**Document text**
++++++++++++++++++++
Cybercriminals around the globe are becoming increasingly proficient and aggressive, according to a new report from EuroPol, the law enforcement agency of the European Union.
Drawing on research from organizations through the year, the 2015 Internet Organised Crime Threat Assessment “highlights the increasing professionalisation of cybercriminals in terms of how attacks are planned and orchestrated using both new methods and techniques in addition to employing well-known attack vectors, and with an increased risk appetite and willingness to confront victims.”
Three of the largest areas of criminal activity include child sexual exploitation, cyberattacks and payment fraud.
“Cybercrime remains a growth industry,” the report adds. “The crime-as-a-service business model, which grants easy access to criminal products and services, enables a broad base of unskilled, entry-level cybercriminals to launch attacks of a scale and scope disproportionate to their technical capability and asymmetric in terms of risks, costs and profits.”
As a result of the potential for profit, EuroPol said, cybercriminals are becoming more aggressive. In the past, “contact would typically be of a passive, persuasive nature … cybercriminals were content to stealthily steal what they wanted with confrontation actively avoided.
“Today, however, cybercrime is becoming increasingly hostile. Instead of subterfuge and covertness, there is a growing trend of aggression in many cyber-attacks, and in particular the use of extortion.”
Some of the most popular methods for engaging in cybercrime include social engineering, phishing — which accounted for two-thirds of recent cyberespionage incidents — and a host of malware variants.
The authors point out fraud as an example of the evolving sophistication of social engineering schemes. “The modus operandi for such frauds involves an attacker impersonating the CEO or CFO of the company,” they wrote. “The attacker will contact an employee targeted for their access and request an urgent transaction into a bank account under the attacker’s control.”
Perpetrators are also using a variety of mediums to pursue victims. “There is continuing growth in the use of applications which allow [voice over Internet] or text messaging, particularly those available on mobile phones such as Skype, Viber or WhatsApp. In cases relating to online child abuse, Skype is noted as a common communication method in addition to web-based chat rooms.”
On the bright side, as cybercrime becomes a more targeted activity and channels of communication have proliferated, the volume of spam e-mails has gone down. “The overall volume of spam has continued to decline over the last few years, dropping to 28 billion spam messages per day in 2014. In June 2015, the overall spam rate fell below 50 percent; the lowest rate since September 2003,” the authors said.
EuroPol also noted that the virtual world is evolving at a pace beyond the ability of law enforcement to adequately monitor. The authors suggest that mitigating crime requires a long-term investment in infrastructure and consumers who are capable of protecting themselves.
“The fight against cybercrime must encompass more than catching criminals,” the authors conclude. “Investment in prevention and protection initiatives is also essential and can guard against many facets of cybercrime at once. Every well-educated and informed child, consumer or organisation is one less easy prey.”
“There will never be an end to criminality … a more prudent response is surely to build a solid defensive foundation.”
++++++++++++++++++++
**Given information**
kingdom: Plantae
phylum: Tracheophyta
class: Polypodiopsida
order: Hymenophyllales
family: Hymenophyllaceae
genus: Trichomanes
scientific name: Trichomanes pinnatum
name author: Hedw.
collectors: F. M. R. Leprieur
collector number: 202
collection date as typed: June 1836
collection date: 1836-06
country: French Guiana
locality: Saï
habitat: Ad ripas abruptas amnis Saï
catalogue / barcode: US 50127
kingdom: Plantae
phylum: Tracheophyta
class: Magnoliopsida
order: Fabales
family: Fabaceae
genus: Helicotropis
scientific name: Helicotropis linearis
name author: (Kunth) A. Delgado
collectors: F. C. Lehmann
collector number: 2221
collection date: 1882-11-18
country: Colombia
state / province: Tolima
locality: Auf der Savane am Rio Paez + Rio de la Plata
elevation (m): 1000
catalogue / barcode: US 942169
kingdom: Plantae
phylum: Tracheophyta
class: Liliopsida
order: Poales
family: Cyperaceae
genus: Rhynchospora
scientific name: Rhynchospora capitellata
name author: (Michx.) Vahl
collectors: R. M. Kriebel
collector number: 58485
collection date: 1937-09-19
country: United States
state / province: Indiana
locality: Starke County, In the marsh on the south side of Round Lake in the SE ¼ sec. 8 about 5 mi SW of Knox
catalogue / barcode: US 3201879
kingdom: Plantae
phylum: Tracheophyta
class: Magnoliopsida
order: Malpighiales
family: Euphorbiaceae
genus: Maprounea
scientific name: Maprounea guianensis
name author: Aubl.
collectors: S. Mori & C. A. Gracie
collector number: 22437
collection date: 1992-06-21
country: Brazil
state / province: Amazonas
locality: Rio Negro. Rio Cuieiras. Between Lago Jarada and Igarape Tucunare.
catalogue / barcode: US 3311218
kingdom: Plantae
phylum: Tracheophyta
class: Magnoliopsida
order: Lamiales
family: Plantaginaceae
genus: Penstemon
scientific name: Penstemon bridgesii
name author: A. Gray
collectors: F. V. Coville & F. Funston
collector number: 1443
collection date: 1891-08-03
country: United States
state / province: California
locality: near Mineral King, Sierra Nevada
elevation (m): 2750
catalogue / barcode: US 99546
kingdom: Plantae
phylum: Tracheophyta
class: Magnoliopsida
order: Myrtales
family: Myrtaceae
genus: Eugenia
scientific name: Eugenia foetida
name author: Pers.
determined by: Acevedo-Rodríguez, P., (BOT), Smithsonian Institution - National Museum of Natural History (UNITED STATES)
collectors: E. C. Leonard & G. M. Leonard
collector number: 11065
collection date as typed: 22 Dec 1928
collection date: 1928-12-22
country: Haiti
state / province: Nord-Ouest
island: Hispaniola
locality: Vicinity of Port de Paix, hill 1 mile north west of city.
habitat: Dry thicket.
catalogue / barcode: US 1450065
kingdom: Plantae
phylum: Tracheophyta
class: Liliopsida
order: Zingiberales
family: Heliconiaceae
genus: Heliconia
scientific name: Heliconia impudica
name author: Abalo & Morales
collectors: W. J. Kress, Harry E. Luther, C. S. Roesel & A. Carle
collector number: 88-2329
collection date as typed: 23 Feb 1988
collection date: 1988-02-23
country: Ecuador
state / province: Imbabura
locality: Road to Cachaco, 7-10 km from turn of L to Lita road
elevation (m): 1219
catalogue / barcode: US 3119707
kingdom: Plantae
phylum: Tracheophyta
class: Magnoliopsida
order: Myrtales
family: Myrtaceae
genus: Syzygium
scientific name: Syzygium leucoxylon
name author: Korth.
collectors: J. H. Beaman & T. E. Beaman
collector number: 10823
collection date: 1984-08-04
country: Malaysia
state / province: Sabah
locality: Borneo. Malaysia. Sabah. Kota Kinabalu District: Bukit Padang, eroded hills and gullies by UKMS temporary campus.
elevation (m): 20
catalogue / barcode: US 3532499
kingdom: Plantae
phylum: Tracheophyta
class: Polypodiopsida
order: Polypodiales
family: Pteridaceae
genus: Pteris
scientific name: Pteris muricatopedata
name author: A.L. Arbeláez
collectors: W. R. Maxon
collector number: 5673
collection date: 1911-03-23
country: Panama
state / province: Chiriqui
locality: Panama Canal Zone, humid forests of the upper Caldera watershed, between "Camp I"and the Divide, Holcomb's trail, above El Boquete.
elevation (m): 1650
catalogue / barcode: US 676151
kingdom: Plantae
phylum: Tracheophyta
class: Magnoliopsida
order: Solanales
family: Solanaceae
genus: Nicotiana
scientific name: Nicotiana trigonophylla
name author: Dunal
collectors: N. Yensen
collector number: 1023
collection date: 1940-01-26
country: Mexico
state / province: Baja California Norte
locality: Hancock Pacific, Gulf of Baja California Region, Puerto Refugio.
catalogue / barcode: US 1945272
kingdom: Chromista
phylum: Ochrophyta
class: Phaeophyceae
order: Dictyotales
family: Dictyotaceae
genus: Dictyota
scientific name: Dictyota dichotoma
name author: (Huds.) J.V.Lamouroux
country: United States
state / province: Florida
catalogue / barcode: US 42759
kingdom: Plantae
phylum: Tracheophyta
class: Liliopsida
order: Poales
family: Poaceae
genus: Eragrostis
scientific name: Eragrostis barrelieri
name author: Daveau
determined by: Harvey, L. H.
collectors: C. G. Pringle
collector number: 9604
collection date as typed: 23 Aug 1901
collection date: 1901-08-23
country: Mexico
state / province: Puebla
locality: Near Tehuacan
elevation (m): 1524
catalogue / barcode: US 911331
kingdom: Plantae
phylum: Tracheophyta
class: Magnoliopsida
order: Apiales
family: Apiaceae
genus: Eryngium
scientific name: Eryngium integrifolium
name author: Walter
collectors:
++++++++++++++++++++
Copy the passage on cybercrime between "On the bright" and "of protecting themselves.", inclusive, renaming "law enforcement" as "police". The items were drawn from a source other than the text.

**Task response**
On the bright side, as cybercrime becomes a more targeted activity and channels of communication have proliferated, the volume of spam e-mails has gone down. “The overall volume of spam has continued to decline over the last few years, dropping to 28 billion spam messages per day in 2014. In June 2015, the overall spam rate fell below 50 percent; the lowest rate since September 2003,” the authors said.
EuroPol also noted that the virtual world is evolving at a pace beyond the ability of police to adequately monitor. The authors suggest that mitigating crime requires a long-term investment in infrastructure and consumers who are capable of protecting themselves.